### ACTIVITY
Below are some records. Return exactly the lines from the one with "<XPathsRequest>" to the one with "<JSONPathRequest>$.store.book[*].author</JS", and nothing else.

*** Opening of DATA PROVIDED ***

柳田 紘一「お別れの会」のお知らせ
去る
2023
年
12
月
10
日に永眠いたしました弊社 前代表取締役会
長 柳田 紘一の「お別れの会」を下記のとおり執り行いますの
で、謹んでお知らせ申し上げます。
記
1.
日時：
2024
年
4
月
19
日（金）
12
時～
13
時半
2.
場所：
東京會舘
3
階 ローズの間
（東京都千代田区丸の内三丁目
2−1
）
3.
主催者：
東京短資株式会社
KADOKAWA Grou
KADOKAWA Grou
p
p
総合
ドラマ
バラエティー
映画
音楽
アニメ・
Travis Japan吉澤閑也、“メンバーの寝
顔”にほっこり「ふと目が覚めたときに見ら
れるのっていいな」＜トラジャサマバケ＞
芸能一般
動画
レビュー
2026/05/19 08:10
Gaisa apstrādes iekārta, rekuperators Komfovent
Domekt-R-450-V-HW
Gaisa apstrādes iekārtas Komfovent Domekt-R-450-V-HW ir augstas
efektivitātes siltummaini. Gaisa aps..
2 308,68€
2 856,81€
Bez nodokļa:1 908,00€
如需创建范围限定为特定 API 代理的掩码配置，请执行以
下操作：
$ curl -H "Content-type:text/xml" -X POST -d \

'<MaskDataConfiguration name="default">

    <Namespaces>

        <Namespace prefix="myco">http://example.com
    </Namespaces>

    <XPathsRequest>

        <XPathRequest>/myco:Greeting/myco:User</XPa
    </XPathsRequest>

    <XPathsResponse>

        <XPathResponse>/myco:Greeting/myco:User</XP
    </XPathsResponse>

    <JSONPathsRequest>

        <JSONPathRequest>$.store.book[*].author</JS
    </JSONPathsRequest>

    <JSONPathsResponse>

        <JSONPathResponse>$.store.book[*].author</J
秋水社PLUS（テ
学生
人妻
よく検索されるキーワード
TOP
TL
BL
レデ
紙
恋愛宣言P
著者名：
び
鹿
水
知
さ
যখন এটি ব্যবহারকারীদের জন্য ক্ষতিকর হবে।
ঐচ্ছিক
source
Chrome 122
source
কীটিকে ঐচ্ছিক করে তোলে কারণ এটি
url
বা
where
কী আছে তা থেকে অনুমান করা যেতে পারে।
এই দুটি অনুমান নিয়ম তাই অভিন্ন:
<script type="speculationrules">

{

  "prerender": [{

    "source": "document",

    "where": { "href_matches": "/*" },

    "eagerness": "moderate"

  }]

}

*** Close of DATA PROVIDED ***

### SOLVED PROBLEM
    <XPathsRequest>

        <XPathRequest>/myco:Greeting/myco:User</XPa
    </XPathsRequest>

    <XPathsResponse>

        <XPathResponse>/myco:Greeting/myco:User</XP
    </XPathsResponse>

    <JSONPathsRequest>

        <JSONPathRequest>$.store.book[*].author</JS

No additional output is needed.